As Olympic fever hits Britain, The British Horse Society is warning riders to be extra vigilant to dangers caused during celebrations.

There will hopefully be many a cause to celebrate for us Brits in coming weeks; however, some forms of marking the occasion can be hazardous for our pets and livestock.

Chinese Lanterns, for example, are a pretty sight flying across the sky at night, but the potential for harm when they descend is catastrophic. The BHS has received terrible reports of internal and external injuries to horses and other livestock caused by wires from these lanterns. Many who marvel at the sight would be horrified to learn of the injuries and deaths horses and other animals have experienced due to these lanterns that are intended to celebrate and bring good luck.

The Society has been urging the public to take extra care when using lanterns, fireworks and car decorations, to help our four-legged-friends. However, owners still need to take extra care during this period to ensure their horses are happy and safe.

The charity offers the following advice to horse owners:

  • Be vigilant.
  • Ensure you check your fields and hedgerows for lanterns and spent fireworks regularly.
  • Take extra care on the roads. Be aware that cars may be adorned with flags.

Report it

We hope that accidents won’t occur, but if they do we want to know about it. If no-one knows about problems, nothing can be done.

The BHS has added a new form to its dedicated accident reporting website,, which now allows owners to report any problems or concerns with lanterns. The form is one of 11 available on the site; other forms include matters such as issues with fireworks and another for road incidents. Don’t suffer in silence.

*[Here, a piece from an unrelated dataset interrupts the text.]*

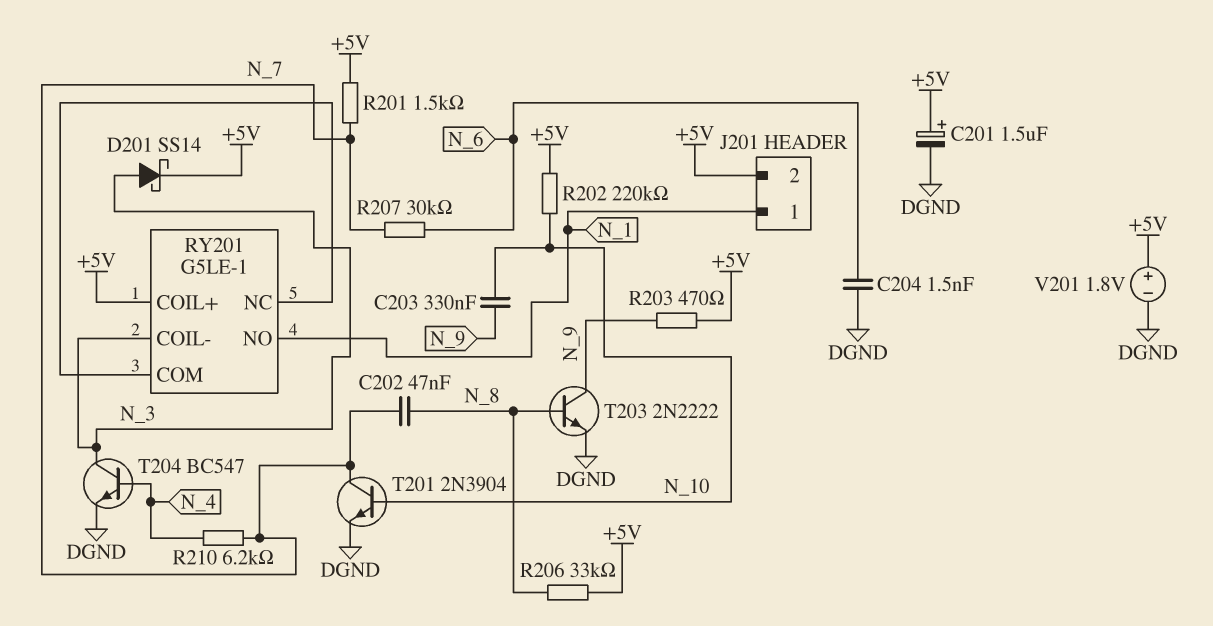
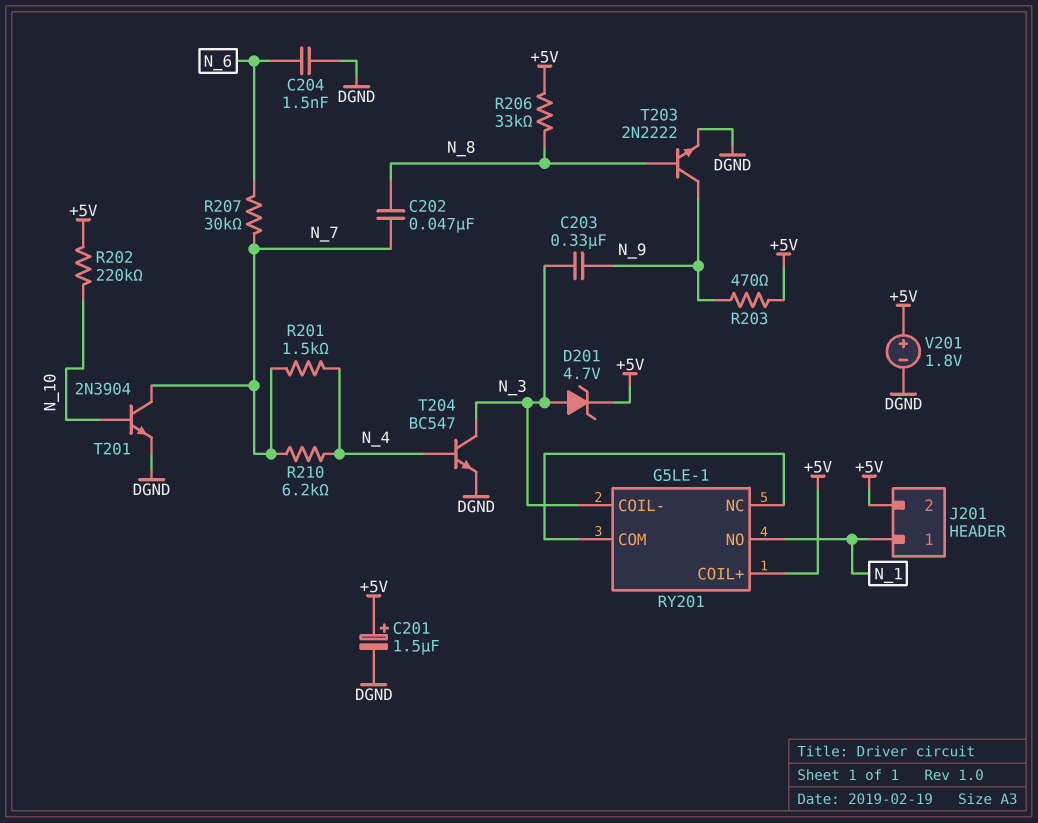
C203: 330nF (N_9, N_10) -> 330nF (N_3, N_9)
D201: schottky SS14 (A N_3, K +5V) -> zener 4.7V (A N_3, K +5V)
R201: 1.5k (+5V, N_7) -> 1.5k (N_4, N_7)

The Society has also offered the following advice to the public:

  • Chinese Lanterns: The British Horse Society has been made aware of many ‘novelty’ lanterns, one of which is a Union Jack design. Clearly, these would be fitting for release this summer. However, there is no way of controlling which way they travel or where they land. Please think carefully before releasing them.
  • Fireworks: if you are planning a fireworks display, please consider contacting any nearby horse owners. Site the display as far away as possible from horses, barns or stables.
  • Car decorations: horses are likely to be startled by the loud flutter that car window flags generate. When passing horses with car-mounted flags on your car, slow down even more and give horses a wider berth when overtaking. Please consider flying flags only on the driver's side of your vehicle to allow more room between the horse and the flag.